Unable to travel, Nassim wrote an absurd play he hoped will be performed around the globe, with many contemporary themes, oppression among them.
The play with no rehearsals, no director, and no set, challenges our ability to listen, and really listen, as in obey.
I am proud to say that one of the members of the audience, refused to do what he was told, which means that we have rebels among us, that will offer opposition and resistance, to absurd requests from authority.
And Maria who was asked to take notes, completely zoned out, which means that individualism still exists. We don’t just obey orders.
You should have been there.
Our solo actor did a good job imitating a cheetah, masquerading as an ostrich, that is really a rabbit underneath.
Then we had a glass of wine and sauntered into the expo hall next door, showing works of art by Jess Wolff and Olga Gabrielle.
Both are true artists.
Jess is also an artisan, her proficient sewing, weaving, stitching and quilting skills are part of the artwork, a cross between sculptures and installations. A graduate of the Rietveld academy in the Netherlands she comes from a very artistic family in Aruba, and her themes shuffle between sustainability to feminism, with roots in Caribbean and early cultures, no plastic, just organic twigs, yarn, textiles, dirt and skull bones.
Jess creates striking enigmatic work. I liked the space she trapped between wrapped twigs, floating midair, and her quilted, vomiting Medusa, expelling a mouthful of squirmy worms, in pink.
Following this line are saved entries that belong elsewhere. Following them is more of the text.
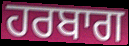
ਹਰਬਾਗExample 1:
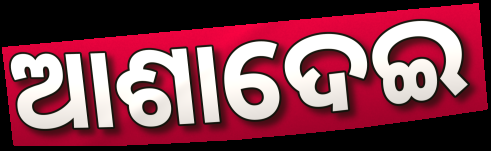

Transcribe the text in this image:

ଆଶାଦେଇ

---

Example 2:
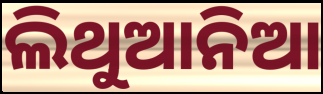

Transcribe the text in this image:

ଲିଥୁଆନିଆ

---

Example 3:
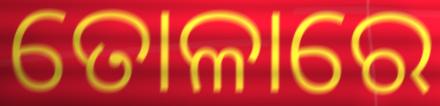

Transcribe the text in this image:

ତୋଳାରେ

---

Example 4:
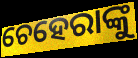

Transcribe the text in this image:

ଚେହେରାଙ୍କୁ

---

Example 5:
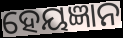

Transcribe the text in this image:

ହେୟଜ୍ଞାନ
I told you, you should have been there.
Her monumental ethnic headdress, incorporating all her artisanal century-old weaving capabilities, with yarn, thread and cloth, also in pink, in spectacular.
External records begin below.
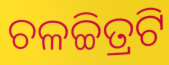
ଚଳଚ୍ଚିତ୍ରଟିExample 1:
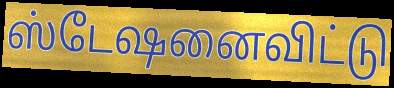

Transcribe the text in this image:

ஸ்டேஷனைவிட்டு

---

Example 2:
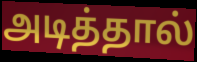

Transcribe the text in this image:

அடித்தால்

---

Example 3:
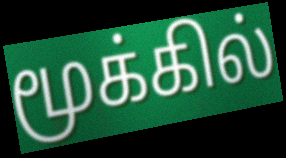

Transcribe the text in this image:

மூக்கில்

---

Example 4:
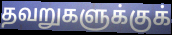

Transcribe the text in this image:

தவறுகளுக்குக்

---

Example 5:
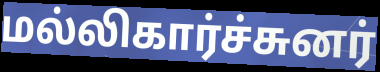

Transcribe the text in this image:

மல்லிகார்ச்சுனர்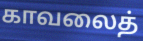
காவலைத்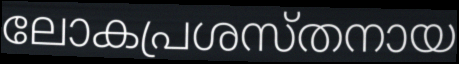
ലോകപ്രശസ്തനായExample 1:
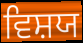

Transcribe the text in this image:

ਵਿਸ਼ਯ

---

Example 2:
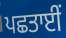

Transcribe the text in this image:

ਪਛਤਾਈਂ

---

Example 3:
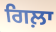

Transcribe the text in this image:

ਗਿਲ਼ਾ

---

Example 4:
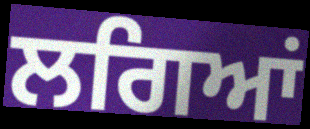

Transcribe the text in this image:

ਲਗਿਆਂ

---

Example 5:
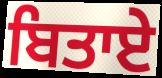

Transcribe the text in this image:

ਬਿਤਾਏ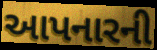
આપનારની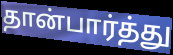
தான்பார்த்து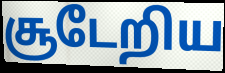
சூடேறியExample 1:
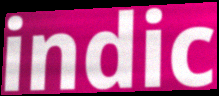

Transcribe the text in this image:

Pink is apparently the color of the hour
Olga studied performing arts in Colombia, and her stage background shows in a three-minute video, shot on the shores of a mythical lake, with a red-clad figure, abandoned on the sand, reminiscent of the horrors in The Handmaid’s Tale, the futuristic dystopian novel by Canadian author Margaret Atwood
The exhibition is titled Tera / Soil, where the artists incorporate Aruba, the land, and landscape, into their works.
Curator Ana Maria Hernandez did an excellent job.
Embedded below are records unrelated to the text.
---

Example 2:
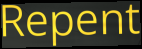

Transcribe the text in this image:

Repent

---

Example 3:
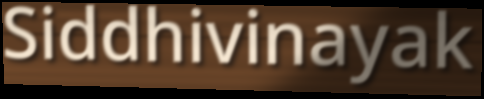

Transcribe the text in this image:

Siddhivinayak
She says: Throughout history, artists have often explored their sense of identity through art. For some local artists, questions around ‘who we are’ remain an important theme. Our exhibition presents the works of Olga Gabrielle and Jess Wolff, two local artists who introduce the Aruban landscape into their artistic discourse. Through very different perspectives and approaches, they explore their sense of self, place, and understanding of their environment by engaging with the land.
TERA|SOIL will be on view at Cas di Cultura from March 14th till April 13th. It is the third show part of the AUA Exhibits ’21-’22.